§ **Challenge**: Print, without any changes, every line from the start of the records through the line that contains "0.0396/0.0396 arcsec/px), over >= 5 px.", including that line.

§ **Extracted information**:
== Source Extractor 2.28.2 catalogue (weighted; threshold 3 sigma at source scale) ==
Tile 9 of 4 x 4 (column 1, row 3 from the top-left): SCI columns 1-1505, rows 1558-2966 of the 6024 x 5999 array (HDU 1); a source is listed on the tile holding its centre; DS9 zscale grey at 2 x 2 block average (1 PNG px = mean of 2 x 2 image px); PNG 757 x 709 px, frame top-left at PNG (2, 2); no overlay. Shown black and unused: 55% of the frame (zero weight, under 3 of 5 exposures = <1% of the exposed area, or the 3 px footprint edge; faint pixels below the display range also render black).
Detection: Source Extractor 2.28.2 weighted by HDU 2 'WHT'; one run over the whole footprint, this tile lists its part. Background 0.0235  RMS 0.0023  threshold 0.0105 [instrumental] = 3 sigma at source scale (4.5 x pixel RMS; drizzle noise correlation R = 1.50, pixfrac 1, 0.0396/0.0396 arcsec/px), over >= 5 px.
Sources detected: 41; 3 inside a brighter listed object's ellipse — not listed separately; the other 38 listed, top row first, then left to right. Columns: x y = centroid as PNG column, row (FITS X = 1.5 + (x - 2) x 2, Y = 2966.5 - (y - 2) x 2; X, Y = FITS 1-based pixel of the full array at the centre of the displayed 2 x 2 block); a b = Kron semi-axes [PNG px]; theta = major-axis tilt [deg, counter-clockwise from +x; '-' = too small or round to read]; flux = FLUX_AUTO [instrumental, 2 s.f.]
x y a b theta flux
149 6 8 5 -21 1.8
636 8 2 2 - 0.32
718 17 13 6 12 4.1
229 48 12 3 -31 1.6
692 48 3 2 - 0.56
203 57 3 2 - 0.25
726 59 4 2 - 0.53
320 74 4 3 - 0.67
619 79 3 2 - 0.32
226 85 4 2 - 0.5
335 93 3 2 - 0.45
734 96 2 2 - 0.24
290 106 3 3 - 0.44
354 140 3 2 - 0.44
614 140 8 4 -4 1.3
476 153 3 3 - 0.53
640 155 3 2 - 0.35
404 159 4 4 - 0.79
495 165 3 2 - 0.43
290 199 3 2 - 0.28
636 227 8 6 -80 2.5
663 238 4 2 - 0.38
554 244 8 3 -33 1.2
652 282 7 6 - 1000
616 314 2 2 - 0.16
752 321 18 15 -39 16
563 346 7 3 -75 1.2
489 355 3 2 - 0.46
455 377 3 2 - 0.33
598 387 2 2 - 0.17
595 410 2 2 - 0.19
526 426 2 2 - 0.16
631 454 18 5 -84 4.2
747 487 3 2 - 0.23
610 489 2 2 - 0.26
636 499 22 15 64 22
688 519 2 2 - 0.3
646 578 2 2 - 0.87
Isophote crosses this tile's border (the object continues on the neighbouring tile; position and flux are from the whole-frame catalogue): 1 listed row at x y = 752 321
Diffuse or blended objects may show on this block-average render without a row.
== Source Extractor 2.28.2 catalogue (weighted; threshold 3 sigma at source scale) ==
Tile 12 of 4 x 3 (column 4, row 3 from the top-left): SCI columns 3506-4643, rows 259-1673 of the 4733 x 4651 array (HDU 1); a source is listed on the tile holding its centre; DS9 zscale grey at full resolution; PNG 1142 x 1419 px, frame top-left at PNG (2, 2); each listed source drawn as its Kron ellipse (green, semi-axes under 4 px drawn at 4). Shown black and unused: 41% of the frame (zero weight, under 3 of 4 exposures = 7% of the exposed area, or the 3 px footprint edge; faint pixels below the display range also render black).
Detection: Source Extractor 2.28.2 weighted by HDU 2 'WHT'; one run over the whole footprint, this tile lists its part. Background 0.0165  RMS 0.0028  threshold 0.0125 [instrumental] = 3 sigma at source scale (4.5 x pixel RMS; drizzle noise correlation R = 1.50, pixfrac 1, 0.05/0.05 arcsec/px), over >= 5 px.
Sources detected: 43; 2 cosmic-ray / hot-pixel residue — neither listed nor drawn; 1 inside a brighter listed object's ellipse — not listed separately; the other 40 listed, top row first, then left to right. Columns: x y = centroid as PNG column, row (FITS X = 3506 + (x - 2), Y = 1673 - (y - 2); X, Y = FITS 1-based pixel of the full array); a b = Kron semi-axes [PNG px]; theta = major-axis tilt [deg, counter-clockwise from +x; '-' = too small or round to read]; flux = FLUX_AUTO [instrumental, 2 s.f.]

§ **Output**:
== Source Extractor 2.28.2 catalogue (weighted; threshold 3 sigma at source scale) ==
Tile 9 of 4 x 4 (column 1, row 3 from the top-left): SCI columns 1-1505, rows 1558-2966 of the 6024 x 5999 array (HDU 1); a source is listed on the tile holding its centre; DS9 zscale grey at 2 x 2 block average (1 PNG px = mean of 2 x 2 image px); PNG 757 x 709 px, frame top-left at PNG (2, 2); no overlay. Shown black and unused: 55% of the frame (zero weight, under 3 of 5 exposures = <1% of the exposed area, or the 3 px footprint edge; faint pixels below the display range also render black).
Detection: Source Extractor 2.28.2 weighted by HDU 2 'WHT'; one run over the whole footprint, this tile lists its part. Background 0.0235  RMS 0.0023  threshold 0.0105 [instrumental] = 3 sigma at source scale (4.5 x pixel RMS; drizzle noise correlation R = 1.50, pixfrac 1, 0.0396/0.0396 arcsec/px), over >= 5 px.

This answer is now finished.